ESTRATTO DELLA PAGINA
Non è andata come Mitt Romney sperava. Il favorito tra i repubblicani conquista di misura l’Ohio (con 12 mila voti di vantaggio su Rick Santorum), oltre a Massachusetts, Vermont, Virginia, Idaho, Wyoming. Bruciante è però la sconfitta in Stati-chiave del potere repubblicano. Santorum vince in Tennessee, Oklahoma, North Dakota e ridà slancio a una campagna che negli ultimi giorni pareva ormai declinante. Newt Gingrich si aggiudica come previsto il suo Stato, la Georgia, mentre Ron Paul non ce la fa a strappare la prima vittoria.

E’ stato un Super Tuesday appassionato, combattuto, incerto sino alla fine, con il risultato dell’Ohio, lo Stato più importante, in bilico fino a tarda notte. Romney ha dovuto aspettare l’arrivo dei risultati di Cleveland, Colombus, Cincinnati, le aree urbane e moderate a lui più favorevoli, per poter finalmente conquistare un lievissimo vantaggio. “Go, Mitt, Go!“, urlava la folla dei sostenitori, riuniti in un albergo di Boston, mentre dal palco l’ex-governatore del Massachusetts parlava “a chi non riesce a trovare lavoro e a pagare le bollette. Ve lo dico, ora. Non vi deluderò”.

DATI DELL'ESERCIZIO
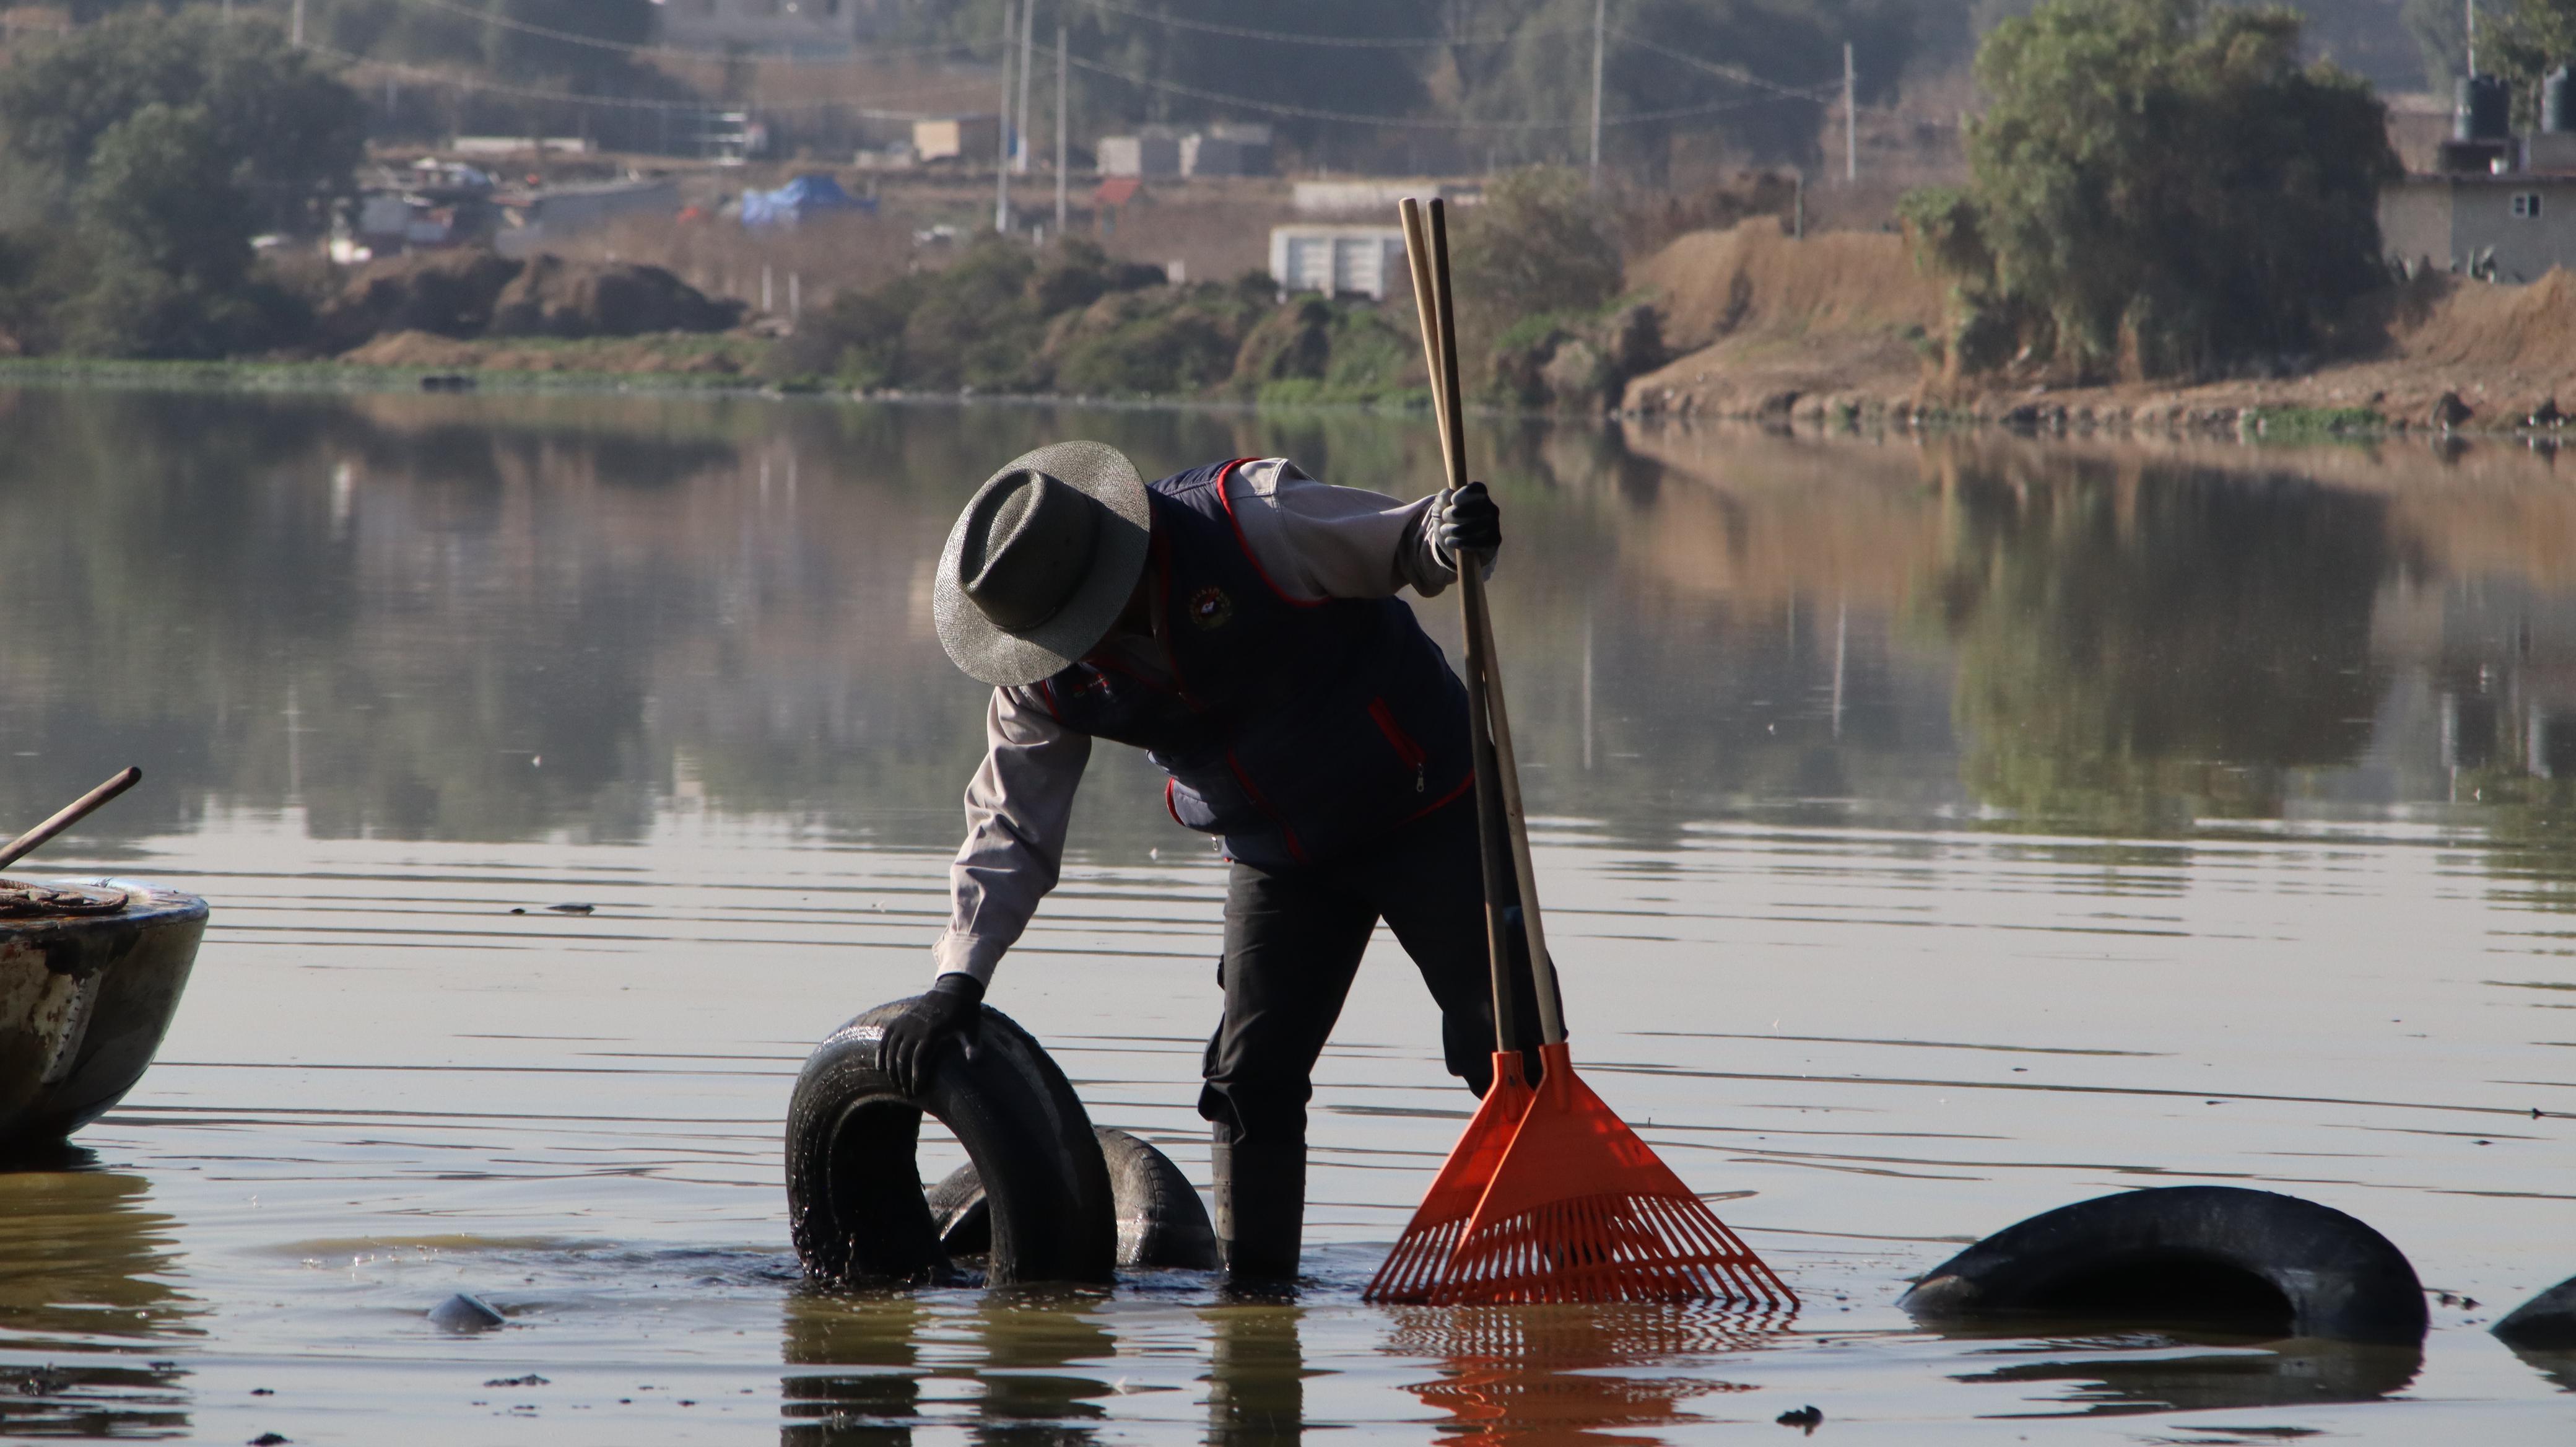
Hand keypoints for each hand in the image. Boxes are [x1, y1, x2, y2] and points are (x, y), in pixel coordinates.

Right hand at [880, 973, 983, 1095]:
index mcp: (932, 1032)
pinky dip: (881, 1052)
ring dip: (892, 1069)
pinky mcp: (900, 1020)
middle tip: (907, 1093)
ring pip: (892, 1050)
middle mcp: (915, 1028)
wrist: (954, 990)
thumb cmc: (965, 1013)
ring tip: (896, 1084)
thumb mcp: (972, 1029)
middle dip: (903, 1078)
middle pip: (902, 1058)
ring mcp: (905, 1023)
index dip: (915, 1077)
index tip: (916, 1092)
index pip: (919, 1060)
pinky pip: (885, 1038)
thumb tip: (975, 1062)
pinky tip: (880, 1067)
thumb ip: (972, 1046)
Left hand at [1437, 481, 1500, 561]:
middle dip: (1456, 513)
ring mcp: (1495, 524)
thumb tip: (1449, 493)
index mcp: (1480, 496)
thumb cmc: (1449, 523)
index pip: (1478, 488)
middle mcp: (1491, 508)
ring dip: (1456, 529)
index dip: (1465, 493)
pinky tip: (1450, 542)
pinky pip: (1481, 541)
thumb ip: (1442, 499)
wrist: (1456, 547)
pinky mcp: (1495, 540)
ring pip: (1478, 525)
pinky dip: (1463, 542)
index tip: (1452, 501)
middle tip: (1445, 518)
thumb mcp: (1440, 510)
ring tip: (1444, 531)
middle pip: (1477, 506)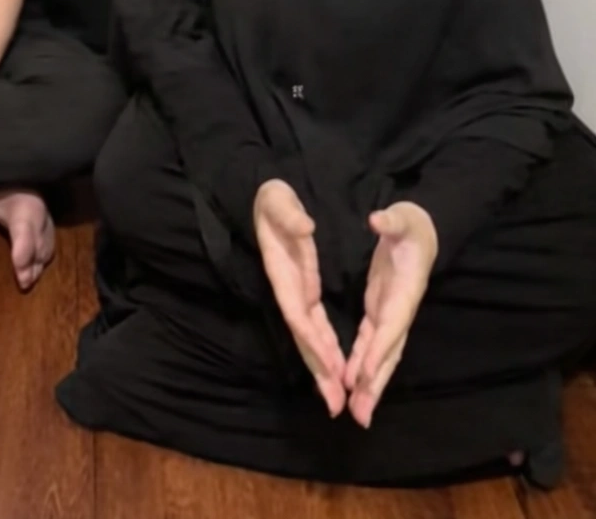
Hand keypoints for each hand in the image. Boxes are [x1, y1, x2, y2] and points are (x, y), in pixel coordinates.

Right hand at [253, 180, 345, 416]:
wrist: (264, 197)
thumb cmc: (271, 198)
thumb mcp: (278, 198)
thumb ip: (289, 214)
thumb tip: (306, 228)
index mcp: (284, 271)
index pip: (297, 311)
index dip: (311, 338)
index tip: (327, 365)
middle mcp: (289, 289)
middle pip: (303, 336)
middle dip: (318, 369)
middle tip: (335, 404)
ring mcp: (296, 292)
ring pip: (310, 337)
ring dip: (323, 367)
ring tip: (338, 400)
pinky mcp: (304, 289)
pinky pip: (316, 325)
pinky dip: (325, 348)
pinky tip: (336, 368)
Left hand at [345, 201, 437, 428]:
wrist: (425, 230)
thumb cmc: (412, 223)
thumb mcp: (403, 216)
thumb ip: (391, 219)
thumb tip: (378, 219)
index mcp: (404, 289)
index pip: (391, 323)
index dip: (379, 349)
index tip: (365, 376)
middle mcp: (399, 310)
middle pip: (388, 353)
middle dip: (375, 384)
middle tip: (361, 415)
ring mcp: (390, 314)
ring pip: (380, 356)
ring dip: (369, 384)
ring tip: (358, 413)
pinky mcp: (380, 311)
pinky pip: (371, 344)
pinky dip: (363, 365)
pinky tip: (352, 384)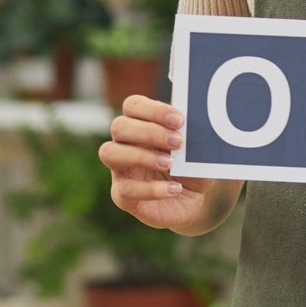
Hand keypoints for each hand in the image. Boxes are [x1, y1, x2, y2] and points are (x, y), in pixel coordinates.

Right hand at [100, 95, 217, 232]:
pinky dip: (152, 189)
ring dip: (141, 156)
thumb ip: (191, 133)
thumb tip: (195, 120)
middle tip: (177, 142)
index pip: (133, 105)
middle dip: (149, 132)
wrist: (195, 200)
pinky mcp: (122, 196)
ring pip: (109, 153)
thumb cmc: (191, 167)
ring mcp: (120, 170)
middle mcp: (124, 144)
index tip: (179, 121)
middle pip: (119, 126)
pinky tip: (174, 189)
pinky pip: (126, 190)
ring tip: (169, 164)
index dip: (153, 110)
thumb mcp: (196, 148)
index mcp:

OPERAZIONI RICHIESTE
1/ Copia dall'articolo sul Super Tuesday tutto il passo che va da "Non è andata" giù fino a "la prima vittoria.".
2/ Rispondi a queste domande sull'articolo sul Super Tuesday:
(a) Con quanti voti di vantaggio su Rick Santorum Romney conquista l'Ohio?
(b) Quale Stato si aggiudica Newt Gingrich?
(c) In quale città erano riuniti i sostenitori di Romney?
3/ Per favore, prosegui l'articolo sul Super Tuesday, ripartendo dopo l'ultima frase riportata.
L'elenco è materiale a sé, distinto dall'articolo sul Super Tuesday.

RISPOSTE PER PUNTO
1/
Non è andata come Mitt Romney sperava. Il favorito tra i repubblicani conquista di misura l’Ohio (con 12 mila voti di vantaggio su Rick Santorum), oltre a Massachusetts, Vermont, Virginia, Idaho, Wyoming. Bruciante è però la sconfitta in Stati-chiave del potere repubblicano. Santorum vince in Tennessee, Oklahoma, North Dakota e ridà slancio a una campagna che negli ultimi giorni pareva ormai declinante. Newt Gingrich si aggiudica come previsto il suo Stato, la Georgia, mentre Ron Paul non ce la fa a strappare la prima vittoria.

2/
(a) Con 12 mila voti.
(b) La Georgia.
(c) A Boston.

3/
In realtà, a essere deluso, dietro le quinte, era l’intero team di Romney, che per l’ennesima volta si vede sfuggire la possibilità di assestare il colpo decisivo a Santorum. Oltre i numeri di ieri sera, c’è soprattutto un dato politico che preoccupa. Molti Stati del Sud e del Midwest che Romney non sta vincendo andranno comunque ai repubblicani, alle presidenziali di novembre. Una debolezza in quelle zone non è però mai un buon segno. Nel 2008 John McCain perse diverse primarie nel Sud, che fece confluire il suo voto sul pastore battista Mike Huckabee. A novembre, nella sfida con Obama, McCain si vide sfuggire due Stati tradizionalmente repubblicani: Virginia e North Carolina.

Mentre con il procedere della notte un senso palpabile di delusione si diffondeva nel quartier generale di Romney, cresceva l’entusiasmo in quello di Santorum, nella campagna dell’Ohio. Le vittorie larghe in Tennessee, Oklahoma, North Dakota (del tutto inaspettata, sino a qualche ora fa) si aggiungono a quelle delle scorse settimane in Iowa, Missouri, Colorado, Minnesota, e fanno di Santorum il candidato favorito dei repubblicani della Rust Belt industriale, degli Stati del Midwest e del Sud che davvero contano per il movimento conservatore.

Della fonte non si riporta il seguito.